No, I didn’t make the assumption you described. I’m aware that “zero winners” is a plausible outcome. But I’m not trying to find the minimum number of winners; I want to estimate the average number of winners. With n=292,000,000 unique combinations and t=440,000,000 million tickets sold, the actual number of winners could be literally any whole number up to 440,000,000. However, the most likely outcomes would be zero, or one, or two, perhaps three. But the average number of winners is t/n = 440/292 (approximately 1.507). Imagine this exact same scenario played out over and over and over. 440 million tickets with 292 million unique combinations. Some weeks, there’s be one winner. Some weeks, it would zero. Some weeks, it would two or three. Once in a while, it would be four or more. But the average number of winners per week would come out to 1.507.

I did oversimplify a little bit. I assumed that all combinations are equally likely to be chosen by players, but the truth is that some combinations get picked more often than others. But we’re working with approximate numbers anyway because we don’t know precisely how many tickets will be sold. I guarantee you that Victor Matheson (the college professor quoted in that CNN article) used an estimate of how many tickets will be sold when he came up with those figures in the article. And I hope you agree that, if twice as many tickets get sold, that would double the expected number of winners, which would cut in half the expected value of each winning ticket.

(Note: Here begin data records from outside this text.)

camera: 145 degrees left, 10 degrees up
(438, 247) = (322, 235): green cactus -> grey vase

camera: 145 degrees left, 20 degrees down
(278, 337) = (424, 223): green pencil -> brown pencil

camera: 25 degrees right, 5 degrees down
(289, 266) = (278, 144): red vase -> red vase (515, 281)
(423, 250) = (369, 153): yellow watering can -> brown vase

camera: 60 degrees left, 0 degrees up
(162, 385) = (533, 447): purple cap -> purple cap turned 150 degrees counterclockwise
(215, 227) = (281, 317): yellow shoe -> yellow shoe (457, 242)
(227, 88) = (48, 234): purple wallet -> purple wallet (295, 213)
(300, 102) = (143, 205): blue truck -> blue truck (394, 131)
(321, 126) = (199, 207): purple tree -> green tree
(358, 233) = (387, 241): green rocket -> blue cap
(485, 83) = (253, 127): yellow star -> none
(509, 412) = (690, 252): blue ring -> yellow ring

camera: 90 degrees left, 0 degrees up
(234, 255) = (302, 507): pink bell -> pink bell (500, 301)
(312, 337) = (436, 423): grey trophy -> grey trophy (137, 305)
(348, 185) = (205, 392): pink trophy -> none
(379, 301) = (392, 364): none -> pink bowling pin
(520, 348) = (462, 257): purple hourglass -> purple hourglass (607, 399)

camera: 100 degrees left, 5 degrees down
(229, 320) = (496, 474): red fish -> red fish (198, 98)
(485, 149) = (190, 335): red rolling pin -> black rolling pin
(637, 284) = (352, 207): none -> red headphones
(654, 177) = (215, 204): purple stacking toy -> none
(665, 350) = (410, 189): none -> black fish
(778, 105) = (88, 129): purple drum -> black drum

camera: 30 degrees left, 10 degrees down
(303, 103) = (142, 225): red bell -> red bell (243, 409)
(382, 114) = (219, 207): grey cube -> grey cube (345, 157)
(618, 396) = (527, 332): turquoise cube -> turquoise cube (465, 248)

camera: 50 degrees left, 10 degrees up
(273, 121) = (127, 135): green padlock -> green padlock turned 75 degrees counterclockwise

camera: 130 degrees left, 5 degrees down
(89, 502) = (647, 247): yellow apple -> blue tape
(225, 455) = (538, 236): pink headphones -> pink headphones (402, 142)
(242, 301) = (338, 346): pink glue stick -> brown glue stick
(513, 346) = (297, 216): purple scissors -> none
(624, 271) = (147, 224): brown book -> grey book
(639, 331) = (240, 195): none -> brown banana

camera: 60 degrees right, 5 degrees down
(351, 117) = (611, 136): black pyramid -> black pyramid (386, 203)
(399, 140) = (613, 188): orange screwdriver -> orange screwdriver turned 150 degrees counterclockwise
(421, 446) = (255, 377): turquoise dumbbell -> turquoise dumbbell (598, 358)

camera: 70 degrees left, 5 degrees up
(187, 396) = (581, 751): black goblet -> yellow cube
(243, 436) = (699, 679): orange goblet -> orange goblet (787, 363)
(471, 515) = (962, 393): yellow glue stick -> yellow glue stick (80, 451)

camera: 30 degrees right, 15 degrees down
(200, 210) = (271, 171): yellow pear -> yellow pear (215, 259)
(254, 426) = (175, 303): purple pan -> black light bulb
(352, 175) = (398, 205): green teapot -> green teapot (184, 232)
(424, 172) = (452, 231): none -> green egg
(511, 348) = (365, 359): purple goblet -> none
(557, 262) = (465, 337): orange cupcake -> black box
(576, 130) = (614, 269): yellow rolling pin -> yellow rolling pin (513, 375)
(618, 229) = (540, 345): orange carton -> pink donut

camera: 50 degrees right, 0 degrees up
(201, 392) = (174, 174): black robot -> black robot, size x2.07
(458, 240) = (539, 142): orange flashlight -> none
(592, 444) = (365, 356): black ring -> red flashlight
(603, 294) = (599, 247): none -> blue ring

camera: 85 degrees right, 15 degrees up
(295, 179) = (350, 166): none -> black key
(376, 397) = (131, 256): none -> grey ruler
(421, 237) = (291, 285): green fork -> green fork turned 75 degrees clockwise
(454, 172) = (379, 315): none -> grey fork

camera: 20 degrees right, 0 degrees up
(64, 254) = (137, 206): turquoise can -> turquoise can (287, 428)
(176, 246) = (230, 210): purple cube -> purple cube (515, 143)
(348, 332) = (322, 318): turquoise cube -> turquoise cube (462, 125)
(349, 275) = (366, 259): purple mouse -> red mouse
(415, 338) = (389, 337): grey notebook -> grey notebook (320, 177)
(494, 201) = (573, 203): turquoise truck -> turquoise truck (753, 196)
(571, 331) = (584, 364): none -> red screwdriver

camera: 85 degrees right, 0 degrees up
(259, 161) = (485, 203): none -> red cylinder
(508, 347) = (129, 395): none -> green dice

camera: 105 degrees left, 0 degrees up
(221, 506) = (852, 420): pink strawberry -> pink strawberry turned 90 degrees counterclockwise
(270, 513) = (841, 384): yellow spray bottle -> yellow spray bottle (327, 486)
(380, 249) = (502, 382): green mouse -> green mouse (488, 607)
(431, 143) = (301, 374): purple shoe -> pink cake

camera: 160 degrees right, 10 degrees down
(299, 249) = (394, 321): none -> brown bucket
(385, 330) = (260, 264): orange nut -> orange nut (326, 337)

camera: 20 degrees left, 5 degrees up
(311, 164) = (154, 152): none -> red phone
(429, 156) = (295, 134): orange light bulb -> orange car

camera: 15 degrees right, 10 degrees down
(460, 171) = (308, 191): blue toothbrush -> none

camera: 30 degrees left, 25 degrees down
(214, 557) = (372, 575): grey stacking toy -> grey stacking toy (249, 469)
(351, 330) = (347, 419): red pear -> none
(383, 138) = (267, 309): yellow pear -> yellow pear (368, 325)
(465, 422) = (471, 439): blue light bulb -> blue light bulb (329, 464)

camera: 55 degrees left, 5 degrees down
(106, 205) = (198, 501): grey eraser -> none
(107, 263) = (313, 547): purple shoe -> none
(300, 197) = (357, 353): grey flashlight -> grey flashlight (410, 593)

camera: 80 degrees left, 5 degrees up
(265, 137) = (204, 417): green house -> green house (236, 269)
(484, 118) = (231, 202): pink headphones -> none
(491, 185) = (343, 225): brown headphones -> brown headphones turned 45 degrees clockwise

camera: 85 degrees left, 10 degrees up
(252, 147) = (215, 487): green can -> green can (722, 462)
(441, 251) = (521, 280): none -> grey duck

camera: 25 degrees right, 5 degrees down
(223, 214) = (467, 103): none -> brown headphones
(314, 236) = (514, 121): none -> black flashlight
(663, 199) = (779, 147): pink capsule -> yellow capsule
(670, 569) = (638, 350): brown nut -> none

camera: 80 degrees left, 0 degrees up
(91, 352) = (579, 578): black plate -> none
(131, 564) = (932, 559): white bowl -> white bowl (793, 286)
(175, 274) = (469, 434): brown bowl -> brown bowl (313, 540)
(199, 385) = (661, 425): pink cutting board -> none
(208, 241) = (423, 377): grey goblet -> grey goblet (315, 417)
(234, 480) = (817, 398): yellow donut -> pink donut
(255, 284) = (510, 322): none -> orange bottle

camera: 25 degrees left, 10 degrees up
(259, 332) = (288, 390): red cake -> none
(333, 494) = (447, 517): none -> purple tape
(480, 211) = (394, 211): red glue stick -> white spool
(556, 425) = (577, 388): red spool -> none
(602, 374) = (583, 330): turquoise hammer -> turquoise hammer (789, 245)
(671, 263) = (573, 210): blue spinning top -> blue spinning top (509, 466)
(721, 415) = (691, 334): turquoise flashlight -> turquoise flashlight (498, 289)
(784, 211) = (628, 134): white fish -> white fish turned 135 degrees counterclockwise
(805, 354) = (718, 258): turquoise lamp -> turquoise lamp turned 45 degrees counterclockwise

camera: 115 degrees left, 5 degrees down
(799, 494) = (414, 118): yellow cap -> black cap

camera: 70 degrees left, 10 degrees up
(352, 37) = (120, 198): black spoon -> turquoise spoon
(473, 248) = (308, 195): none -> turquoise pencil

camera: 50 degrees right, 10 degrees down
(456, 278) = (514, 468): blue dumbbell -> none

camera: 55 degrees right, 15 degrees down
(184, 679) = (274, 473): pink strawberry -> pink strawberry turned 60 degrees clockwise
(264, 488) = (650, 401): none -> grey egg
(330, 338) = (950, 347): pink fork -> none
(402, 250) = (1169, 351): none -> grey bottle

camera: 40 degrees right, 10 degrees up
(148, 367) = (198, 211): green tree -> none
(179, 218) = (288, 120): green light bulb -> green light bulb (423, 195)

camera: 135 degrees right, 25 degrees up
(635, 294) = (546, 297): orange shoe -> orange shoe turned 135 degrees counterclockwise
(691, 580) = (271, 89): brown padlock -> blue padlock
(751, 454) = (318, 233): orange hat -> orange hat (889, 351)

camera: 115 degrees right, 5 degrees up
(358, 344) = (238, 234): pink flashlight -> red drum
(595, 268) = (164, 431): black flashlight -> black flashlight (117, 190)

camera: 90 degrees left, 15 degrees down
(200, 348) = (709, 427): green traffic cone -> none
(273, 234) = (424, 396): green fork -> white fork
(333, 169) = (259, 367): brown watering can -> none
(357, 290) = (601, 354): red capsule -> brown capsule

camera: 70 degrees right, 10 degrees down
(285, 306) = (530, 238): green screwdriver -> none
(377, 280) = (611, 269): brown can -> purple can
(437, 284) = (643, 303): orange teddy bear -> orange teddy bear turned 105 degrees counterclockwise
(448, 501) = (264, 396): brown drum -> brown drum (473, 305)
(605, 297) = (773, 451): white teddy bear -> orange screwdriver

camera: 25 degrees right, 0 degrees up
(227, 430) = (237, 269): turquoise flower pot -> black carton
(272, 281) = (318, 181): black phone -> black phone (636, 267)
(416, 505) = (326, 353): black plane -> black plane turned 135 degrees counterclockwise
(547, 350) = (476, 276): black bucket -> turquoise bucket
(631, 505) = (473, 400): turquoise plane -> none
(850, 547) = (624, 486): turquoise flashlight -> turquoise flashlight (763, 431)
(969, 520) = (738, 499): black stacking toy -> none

If the jackpot gets bigger but the number of tickets sold increases proportionately, that doesn’t improve your expected winnings.

The intangible value some people return from the time spent calculating exactly why buying a $2.00 lottery ticket is a bad investment and then posting about it on the internet may roughly equal the intangible value other people return on buying a $2.00 ticket and fantasizing about buying private islands or whatever. Everyone in the former category and the vast majority of the people in the latter category are not going to actually win the lottery.

I’m in the latter category. I’m getting a submarine if I win.

Well, you’re counting how many angels can dance on a pin. The jackpot is at $1.4 billion dollars. Suppose there are 10,000 jackpot winners? Who gives a shit?! Are you actually still gonna mope over winning ‘only’ $140,000 dollars?!?

Given that the five match prize is a flat $1 mil, no matter how many winners, yeah, I’d probably be a bit upset if matching all six paid put at much less.